I think I really need to lighten up on myself. I never started blogging to be famous or make money, so I don’t know why I feel the need to strive for either now. House*Tweaking began as a creative outlet for me and somehow it’s become work. Sure, I’d love to cover at least the costs of running the blog and share my ideas but, in the end, if it’s affecting my family life in a negative way then something’s not right. I’m still trying to figure out where I go from here. I applaud you for regrouping and refreshing. Kudos, girl.
I think we need to remind ourselves that ‘famous’ bloggers have spouses, babysitters and nannies or other family members to help out with their kids. Or their kids are older and sleep through the night and are at school during the day. OR they don’t have kids. Some even have professional photographers to document their days. I’ll bet a few even have housekeepers. {gasp!} And no matter where you live, there are only 24 hours in a day, so being online most of the day means taking away time from something else: sleep, exercise, family time, leisure time, etc. I’d rather be well-rounded than be seen on FB or Twitter all day. I was just thinking today that I kind of miss the days before social media.
I say keep doing what makes you happy. You will draw the audience you want that way. I love your kid parties, corners of your home and DIY decorating. I think posting one really beefy post a week is way better than posting several fluffy posts every day.
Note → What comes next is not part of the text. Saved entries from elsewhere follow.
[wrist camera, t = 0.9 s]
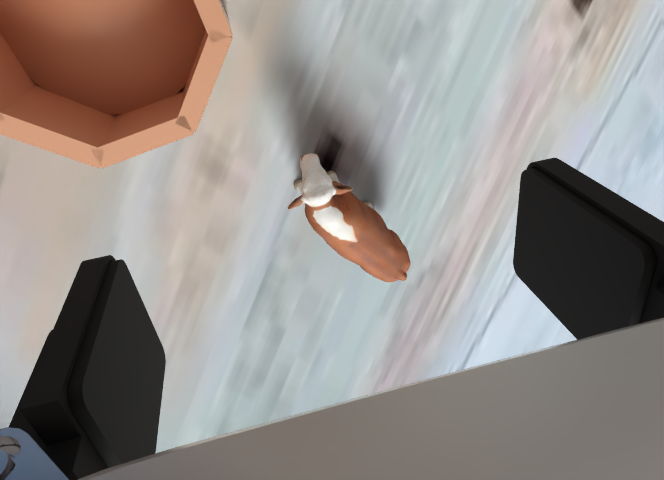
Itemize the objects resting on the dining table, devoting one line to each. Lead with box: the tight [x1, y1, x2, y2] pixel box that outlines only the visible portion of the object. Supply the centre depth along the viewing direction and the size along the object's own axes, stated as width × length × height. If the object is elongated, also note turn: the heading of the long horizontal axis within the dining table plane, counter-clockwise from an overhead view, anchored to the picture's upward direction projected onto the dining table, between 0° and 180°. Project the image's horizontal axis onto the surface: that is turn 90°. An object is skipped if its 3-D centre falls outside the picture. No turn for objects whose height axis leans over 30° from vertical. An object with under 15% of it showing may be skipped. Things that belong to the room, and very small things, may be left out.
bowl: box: [0, 0, 232, 168], centre depth 27 cm, size 14×14×7 cm
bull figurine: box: [288, 154, 410, 282], centre depth 37 cm, size 4×13×8 cm, turn 38°
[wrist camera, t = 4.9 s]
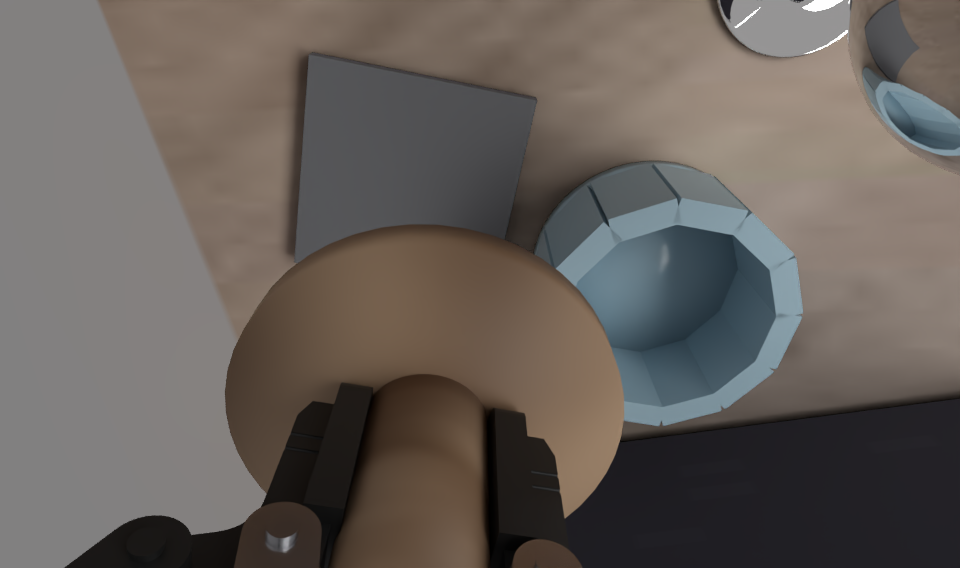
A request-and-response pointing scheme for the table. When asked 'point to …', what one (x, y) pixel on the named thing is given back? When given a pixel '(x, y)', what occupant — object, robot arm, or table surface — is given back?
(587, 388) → the lid
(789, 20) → the wineglass
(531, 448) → the robot arm
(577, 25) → the table surface
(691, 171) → the bowl
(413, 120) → the mat
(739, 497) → the radio
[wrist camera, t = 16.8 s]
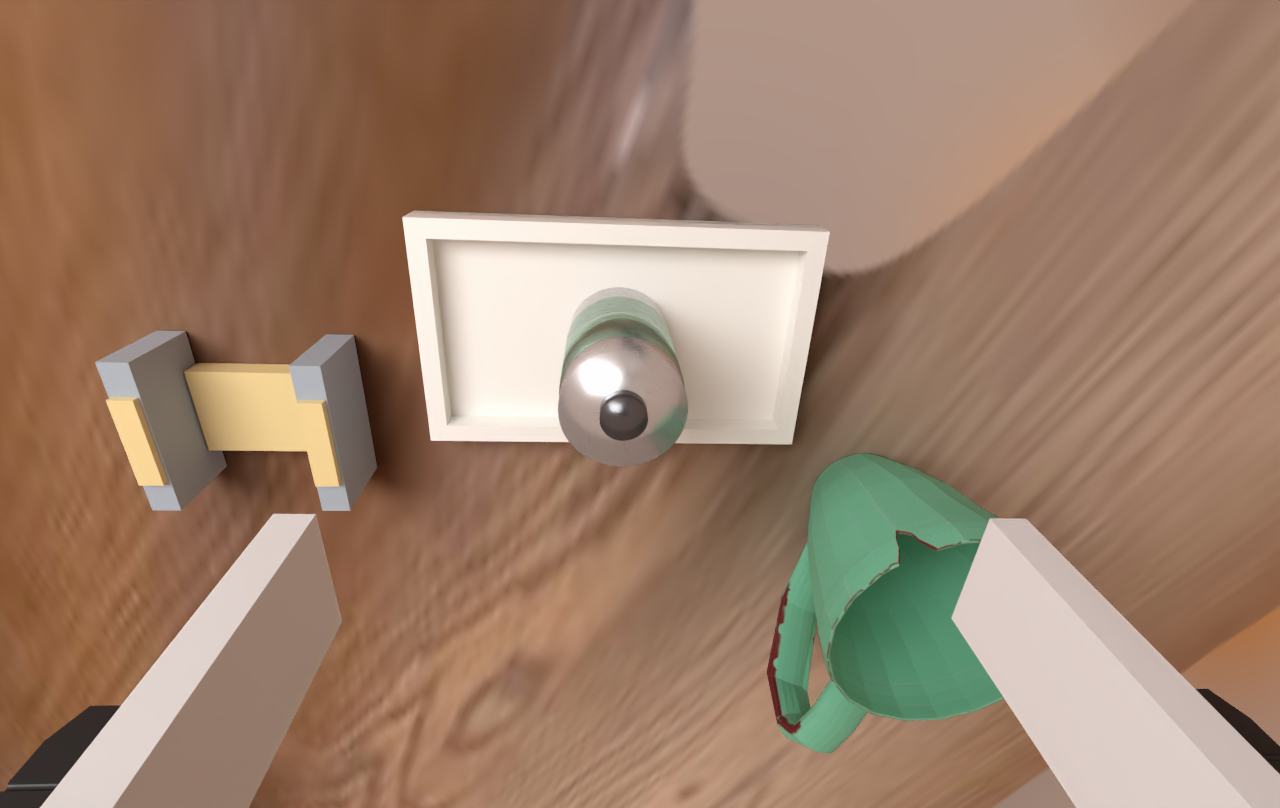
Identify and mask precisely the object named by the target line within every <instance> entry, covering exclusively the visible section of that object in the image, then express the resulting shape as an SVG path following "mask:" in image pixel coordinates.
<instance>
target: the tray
mask: <svg viewBox="0 0 1280 808" xmlns="http://www.w3.org/2000/svg"><path fill="white" fill-rule="evenodd" d="M402 218H403V226H404V234H405V242H406V249H407V257H408V265H409V273H410V281H411V289H412V296H413V304H414V312H415V320H416V328H417V336H418V343H419V351H420V359H421V367H422V375H423V383H424V390H425V398H426V406H427V414H428V422H429V430H430V437H431V441H513V442H569V441H568V440H567V438H566V436H565V435H564V433H563V431H562V428H561V426H560V422H559V417H558V402H559V385H560V379H561V373H562V366H563V360H564V353H565V347H566V340H567V336H568V332H569V329H570V324H571V320H572V317H573V315H574V313H575V311H576V309H577V308H578V307H579V305H580V304H581V303H582V302H583V301H584V300H585V299H586V298H588V297H589V296H590V295H592V294H594V293H596V292H598V291H600V290H603V289H607V288H612V287H624V288H630V289H634V290H637V291H639V292H641V293H643V294H645V295H646V296H648V297H649V298H651V299H652V300H653V301H654V302H655V303H656V305H657V306H658V307H659V308H660V310H661V312H662V314H663V316H664V318H665V321H666V324H667V326H668V329H669V331H670V335H671V338H672V342H673V345H674V349H675V352H676V356H677V359H678V362H679V366H680V369H681V373H682V376H683V380H684V386H685V392H686V396H687V401H688V415H687V420H686V424H685V427H684V429H683V431H682V433H681V435H680V436H679V438H678V440H677V441H676V442H675V443H705V444H792V440H793V435H794V429H795V424H796V418H797V413H798V407H799V401H800V396H801V390H802V385H803V379H804V374H805V368H806V363H807V357H808V351H809V346H810V340H811V335H812V329H813V324H814V318H815V313H816V307H817V301H818V296H819V290H820V285H821V279H822V274H823V268H824V262H825V257H826V250H827V245H828V240H829V234H830V232H829V231H827V230H825V229H824V228H822V227H820V226H818V225H805V224H804V225H803V224H775V223H749V222H721V221H693V220H665V219H637V218H610V217H582V216H554V215H526V214H498V213H470V212H442V211H412V212H410V213H409V214H407V215H405V216H403V217H402Z"/></svg>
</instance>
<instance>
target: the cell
mask: <svg viewBox="0 0 1280 808" xmlns="http://www.w3.org/2000/svg"><path fill="white" fill-rule="evenodd" d="M687 415H688V401H687V396H686V392H685V386H684V380H683V376H682V373H681V369H680V366H679V362H678V359H677V356H676V352H675V349H674V345H673V342H672V338H671V335H670V331H669V329H668V326H667V324H666V321H665V318H664V316H663V314H662V312H661V310H660V308H659V307H658V306H657V305H656V303H655V302H654V301H653V300H652V299H651V298H649V297H648V296H646V295H645V294H643V293H641V292H639V291H637V290H634V289H630V288H624V287H612V288H607V289H603V290H600V291H598V292H596V293H594V294H592V295H590V296H589V297H588V298H586V299H585V300H584V301H583V302H582V303H581V304H580V305H579V307H578V308H577V309H576V311H575V313H574V315H573V317H572V320H571V324H570V329H569V332H568V336H567V340H566V347H565V353H564V360H563V366H562V373H561V379H560V385H559V402H558V417H559V422H560V426H561V428H562V431H563V433H564V435H565V436H566V438H567V440H568V441H569V442H570V444H571V445H572V446H573V447H574V448H575V449H576V450H577V451H578V452H580V453H581V454H582V455H584V456H586V457H587V458H589V459H591V460H593V461H595V462H598V463H601V464H605V465H610V466H619V467H625V466H634V465H639V464H643V463H646V462H649V461H651V460H653V459H655V458H657V457H659V456H660V455H662V454H663V453H665V452H666V451H667V450H668V449H669V448H671V447H672V446H673V444H674V443H675V442H676V441H677V440H678V438H679V436H680V435H681V433H682V431H683V429H684V427H685V424H686V420H687Z"/></svg>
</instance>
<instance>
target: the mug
mask: <svg viewBox="0 0 1280 808" xmlns="http://www.w3.org/2000/svg"><path fill="white" fill-rule="evenodd" d="M990 518H999V517H997V516H995V515H994V514H992V513H990V512H988V511H986V510H985V509H983V508H981V507H979V506H978V505H977V504H975V503H974V502H972V501H971V500H970V499H968V498H967V497H965V496H964V495H963V494H961V493H960V492H958V491H957V490H956V489H954V488H953V487H951V486H950V485H948V484H946V483H944V482H942V481H940V480H938V479H935V478H933V477H931V476H929V475H927V474H925V473H923V472H921V471H919V470H917V469H915V468H912V467H909V466H906V465H903V464H901V463H898V462H895V461H892V460H890V459H887V458H884V457H881V456H877V455H874V454H854V455H851V456H848V457H844V458H841V459H839V460H837V461H836V462H834V463H832V464H830V465H829V466H828V467H827V468H826V469H825V470H824V471H823V472H822V473H821V474H820V475H819V477H818V479H817V480H816V482H815V484H814V486H813V490H812V495H811V503H810V512H809V521H808V541H807V543H806V545H805V547H804V550H803V552H802V554H801V556H800V558H799V560H798V562H797V565H796V567H795V569H794V571H793V573H792V575H791V578H790V580H789V582H788V584H787V586H786V588H785V590H784V593H783V595H782V598H781V603H780V608H779V613H778V618H777V624H776V629H775V634H774V639H773V644H772V649H771V654H770V659H769V664H768V669H767V675H768V680H769V685H770V690H771V695H772V700H773V705H774V710H775V715H776V720H777V724H778V726H779V728H780V730H781V731H782V733H783V734H784V735H785V736H786V738H788V739H790V740H792V741H794V742H797V743H799V744H801V745H803V746H805V747H807V748H809V749H812V750H814V751H817V752H821V753H831V752H833V751H834V750H835V749H836V748H837V747H838V746H839V745H840V744H841V743H843V742H844V741H845V740H846V739H847V738H848V737H849V736H850V735H851V734H852V733H853V732H854V730H855V729H856V728H857V726H858V725H859V723H860V722H861V720H862V719H863V717H864V716H865V714H866V713H867V712H869V713H871V714H874V715H879V716H883V717H888V718H893V719H898V720H903V721H916V720H940V719H945V718H949V717H953V716H958V715H962V714H966V713H970V712H975V711H977V710H979V709H982V708H984V707H986V706H988V705H991V704H993V703H995V702H997V701H1000V700H1002V699H1004V697H1003V696H1002V694H1001V693H1000V691H999V690H998V688H997V687H996V685H995V684H994V682H993V681H992V679H991V678H990V676H989V675H988V673H987V672H986V670H985V669H984V667H983V666H982V664H981V663H980V661H979V660H978V658H977V656H976V655H975V653H974V652H973V650H972V649H971V647H970V646H969V644H968V643H967V641H966V640H965V638H964V637H963V635H962V634H961V632H960V631H959V629H958V628H957V626H956V625H955V623H954V622H953V620H952V619H951V618H952V615H953V612H954V610H955V607H956V605H957V602H958V600H959V597H960V594H961V592H962V589H963V587H964V584H965V581H966V579H967V576H968V574H969V571H970V568H971V566H972V563H973V561H974V558H975V555H976V553H977V550H978V548H979V545H980V542H981V540H982V537H983V535H984V532H985V529H986V527H987V524H988V522H989V519H990ZM816 622H817V627H818V634H819V639H820V644H821V648H822V653H823V657H824V661H825V665H826V668H827V671H828V673H829V676H830V678H831V679H830V681H829V683H828V684H827V686H826V687H825V689H824V690H823V692H822V693H821V695H820V696H819V698H818V699H817V701H816V703H815V704H814V706H813V707H812V708H810V703H809V698H808V693H807V690H808V678H809V671H810V664H811V657H812V650H813V643H814V636H815V629H816Z"/></svg>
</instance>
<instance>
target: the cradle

You’ve inspired me to re-evaluate my own blog!
xo from across the globe,
Dana
I don’t want H*T to feel like work. After all, that’s why I started it! The problem is I’m a yes girl. It’s really difficult for me to say no. Before kids – heck, even with two kids – it wasn’t unusual for me to have a lot on my plate and still get it all taken care of. I’m a busy-body. I don’t need a ton of sleep to function. I’m good at managing my time. BUT with three kids in the mix {one of which has yet to sleep through the night. ahem, Mabrey.} and a HH who works long hours and is traveling a bunch for business, I have to start saying no. I am only one person. I cannot do it all. So why waste my time trying?
Recently, I’ve gotten caught up in an awful ‘yes’ cycle. I say yes to so many people/events/things that by the time I’ve fulfilled my obligations, there’s no time left for the stuff I enjoy. Like decorating, DIYing and tweaking. And I wonder why I can’t make any good progress on my house!
So I’m taking a step back and heeding my own advice. Quality over quantity, people. I think my kids, my HH, my blog and my self will all be better for it.
I’m not even going to pick up any of that.